→ WHAT THE TASK ASKS: Restate the records below word for word, and omit the images they hold.

→ DATA FOR THIS EXERCISE:
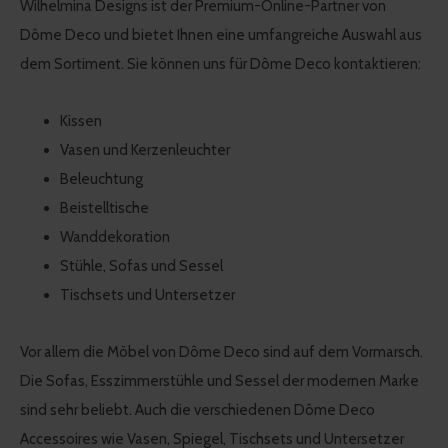
Wilhelmina Designs ist der Premium-Online-Partner von
Dôme Deco und bietet Ihnen eine umfangreiche Auswahl aus
dem Sortiment. Sie können uns für Dôme Deco kontaktieren:
Kissen
Vasen und Kerzenleuchter
Beleuchtung
Beistelltische
Wanddekoration
Stühle, Sofas und Sessel
Tischsets und Untersetzer
Vor allem die Möbel von Dôme Deco sind auf dem Vormarsch.
Die Sofas, Esszimmerstühle und Sessel der modernen Marke
sind sehr beliebt. Auch die verschiedenen Dôme Deco
Accessoires wie Vasen, Spiegel, Tischsets und Untersetzer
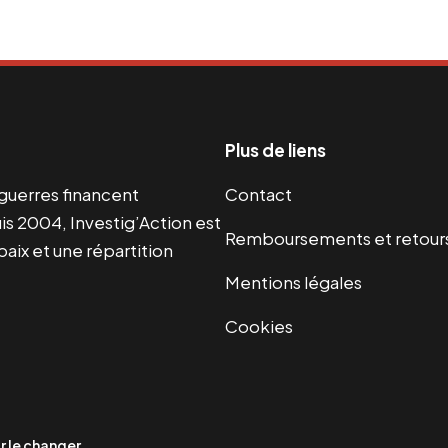
Plus de liens
s guerres financent
Contact
s 2004, Investig’Action est
Remboursements et retour
paix et une répartition
Mentions légales
Cookies
 le changer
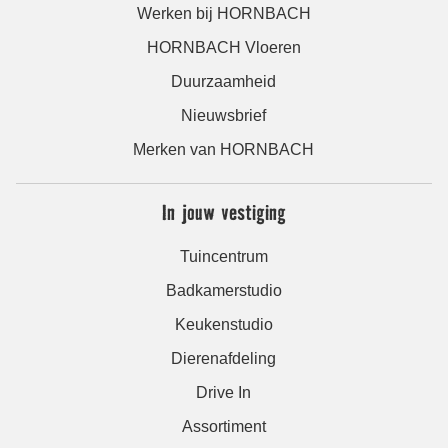
Werken bij HORNBACH
HORNBACH Vloeren
Duurzaamheid
Nieuwsbrief
Merken van HORNBACH
In jouw vestiging
Tuincentrum
Badkamerstudio
Keukenstudio
Dierenafdeling
Drive In
Assortiment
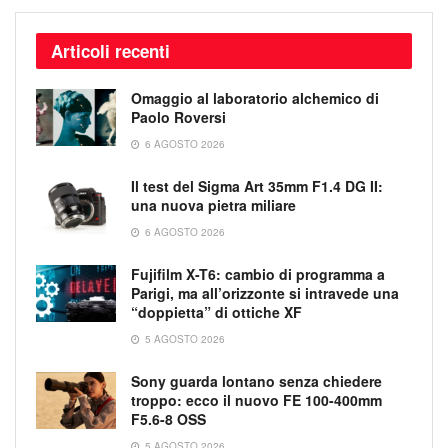
Articoli recenti
Omaggio al laboratorio alchemico di
Paolo Roversi
6 AGOSTO 2026
Il test del Sigma Art 35mm F1.4 DG II:
una nuova pietra miliare
6 AGOSTO 2026
Fujifilm X-T6: cambio di programma a
Parigi, ma all’orizzonte si intravede una
“doppietta” di ottiche XF
5 AGOSTO 2026
Sony guarda lontano senza chiedere
troppo: ecco il nuovo FE 100-400mm
F5.6-8 OSS
5 AGOSTO 2026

→ TASK RESULT:
Wilhelmina Designs ist der Premium-Online-Partner von
Dôme Deco und bietet Ihnen eine umfangreiche Auswahl aus
dem Sortiment. Sie können uns für Dôme Deco kontaktieren:
Kissen
Vasen und Kerzenleuchter
Beleuchtung
Beistelltische
Wanddekoration
Stühle, Sofas und Sessel
Tischsets und Untersetzer
Vor allem die Möbel von Dôme Deco sind auf dem Vormarsch.
Die Sofas, Esszimmerstühle und Sessel der modernen Marke
sind sehr beliebt. Auch die verschiedenen Dôme Deco
Accessoires wie Vasen, Spiegel, Tischsets und Untersetzer
Plus de liens
s guerres financent
Contact
s 2004, Investig’Action est
Remboursements et retour
paix et une répartition
Mentions légales
Cookies
 le changer
Werken bij HORNBACH
HORNBACH Vloeren
Duurzaamheid
Nieuwsbrief
Merken van HORNBACH
In jouw vestiging
Tuincentrum
Badkamerstudio
Keukenstudio
Dierenafdeling
Drive In
Assortiment
Articoli recenti
Omaggio al laboratorio alchemico di
Paolo Roversi
6 AGOSTO 2026
Il test del Sigma Art 35mm F1.4 DG II:
una nuova pietra miliare
6 AGOSTO 2026
Fujifilm X-T6: cambio di programma a
Parigi, ma all’orizzonte si intravede una
“doppietta” di ottiche XF
5 AGOSTO 2026
Sony guarda lontano senza chiedere
troppo: ecco il nuovo FE 100-400mm
F5.6-8 OSS
5 AGOSTO 2026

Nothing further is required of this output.